During the Sunday afternoon of spark24, the Liberty Parade will promenade down Nicollet Mall and then into Loring Park where there will be political speakers and live music.

At 7 p.m. Sunday evening, the crowd will head to Intermedia Arts for the unveiling of several political exhibitions and satirical performances.

An “American Politics Sideshow: Weird and Wild” will be held from 10 a.m.–8 p.m. at the Weisman Art Museum during the final day of the convention. Speakers, discussions, performances and a live feed of the RNC will be aired along with an exhibition dealing with political issues. Visitors will be encouraged to speak up about any issue for five minutes on “An American Soapbox.”

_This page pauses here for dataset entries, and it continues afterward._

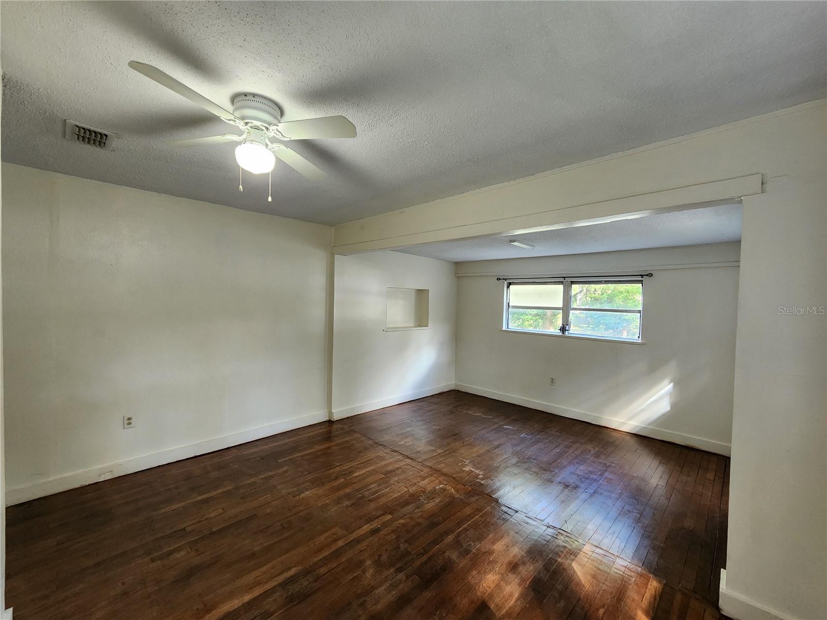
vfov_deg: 89.9
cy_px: 310
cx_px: 414
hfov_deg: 106.2
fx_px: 311
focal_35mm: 13
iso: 250
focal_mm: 2.2
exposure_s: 1/60
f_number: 2.2
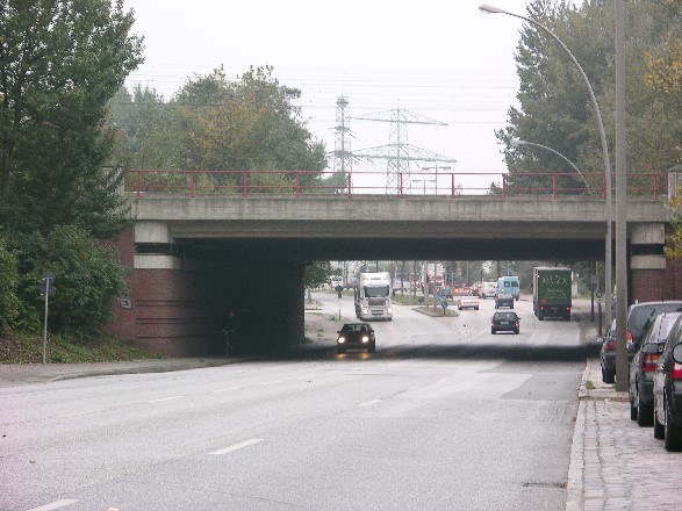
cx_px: 341
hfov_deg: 15.2
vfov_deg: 11.4
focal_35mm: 130
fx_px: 2561
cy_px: 256
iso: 50
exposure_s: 1/15.4
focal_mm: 31.9
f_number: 3.8
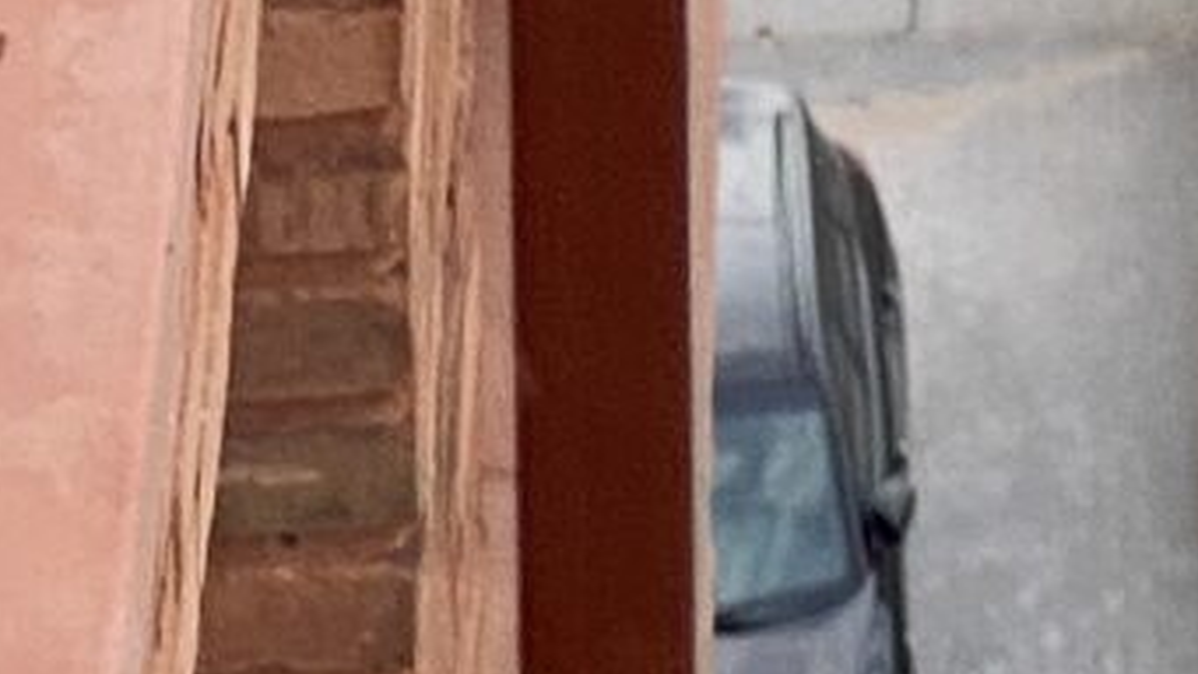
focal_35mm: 425
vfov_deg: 2.7
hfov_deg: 5.0
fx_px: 13504
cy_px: -2991
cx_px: 2501
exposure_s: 1/564
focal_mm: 6
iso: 20
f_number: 2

Art on Wheels will be around Minneapolis during the convention as well as at Thursday’s Weisman events. It is a project that brings projected digital art and sustainable transportation together as one. Mobile Broadcast Units allow bicycles to turn generators, computers and video projectors into mobile media. The bikes can literally go anywhere, reaching a broad audience on a large scale. Inspired by Graffiti Research Labs, the bikes allow temporary public art a way to interact with the community.

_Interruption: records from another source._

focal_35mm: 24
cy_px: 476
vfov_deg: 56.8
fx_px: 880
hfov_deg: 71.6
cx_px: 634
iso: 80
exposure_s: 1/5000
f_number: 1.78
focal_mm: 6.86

Events and projects of The UnConvention will continue into the November election, filling Minneapolis and St. Paul galleries with art, photography and video that expresses the political messages of Americans. Is it all preaching to the choir? Only November will tell — when the voices will be heard. As one of Dave Brynestad’s yard signs reads, “My red-neck, sexist gun-toting, racist brother-in-law is voting. Are you?”

UnConvention events


When: Aug. 30–31, 5 p.m.–5 p.m.

Where: Orchestra Hall / Peavey Plaza, 11th Street & Nicollet Mall

Description: A nonstop marathon of free music, performances and entertainment.

UnConvention opening reception

When: Aug 30, 6:30–8:30 p.m.

Where: Intermedia Arts, 2822 Lyndale Ave. S.

Description: Will feature interactive performances by Politaoke, Nonsense Company/Prince Myshkin and  the unveiling of several gallery installations, including “Political Science 101” (Fang Lin, New York); “The Citizen” (John O’Brien, Minneapolis); “The New Station Project” (James Leal Case, New York); “My Yard Our Message winning entries”; and “I Approve This Message” (YouTube PSAs).

Solutions Volume 3

When: Aug. 30, 9 p.m.–12:30 a.m.

Where: Intermedia Arts

Description: A celebration of ideas from the Twin Cities most cutting edge designers, artists, activists and progressive thinkers. Real world solutions to real-world challenges.

Liberty Parade

When: Aug. 31, 1 p.m.

Where: Nicollet Avenue-Loring Park

Description: The parade signifies a celebration of shared values, rather than a protest, put on by Minneapolis and St. Paul. Parade will continue into Loring Park, which will be set up with beer gardens, music, speakers and other events that will last into the evening.

Translating Politics Exhibit

When: Sept. 1–4

Where: Northrup King Building, 1500 Jackson St. NE

Description: 13 local artists who offer their perspectives on global politics.

“The State of Things”

When: Sept. 1

Where: St. Paul Capital Grounds

Description: New York-based artists Nora Ligorano and Marshall Reese will display a 15-foot temporary public ice sculpture of the word “democracy.”

Party in a Tweety Land b/w This Republic of Suffering

When: Opening Reception Sept. 6, 7–9 p.m., exhibited Aug. 28–Oct. 4

Where: Form + Content Gallery, 210 2nd St. N.

Description: An exhibit depicting America’s consumer driven society, which lives in grief and self-absorption.

American Politics Sideshow, Weird & Wild

When: Sept. 4, 10 a.m.–8 p.m.

Where: The Weisman Art Museum

Description: Speakers, discussions, performances, exhibits, live feed from the RNC, digital art displays by Art on wheels. Five minute opinions on An American Soapbox.

Peace Island Picnic

When: Sept. 4, 1 p.m.–8 p.m.

Where: Harriet Island, St. Paul

Description: A collective picnic, live local music with a mission for peace, civil, social, and environmental justice, kite flying, artistic activities, peace drum jam.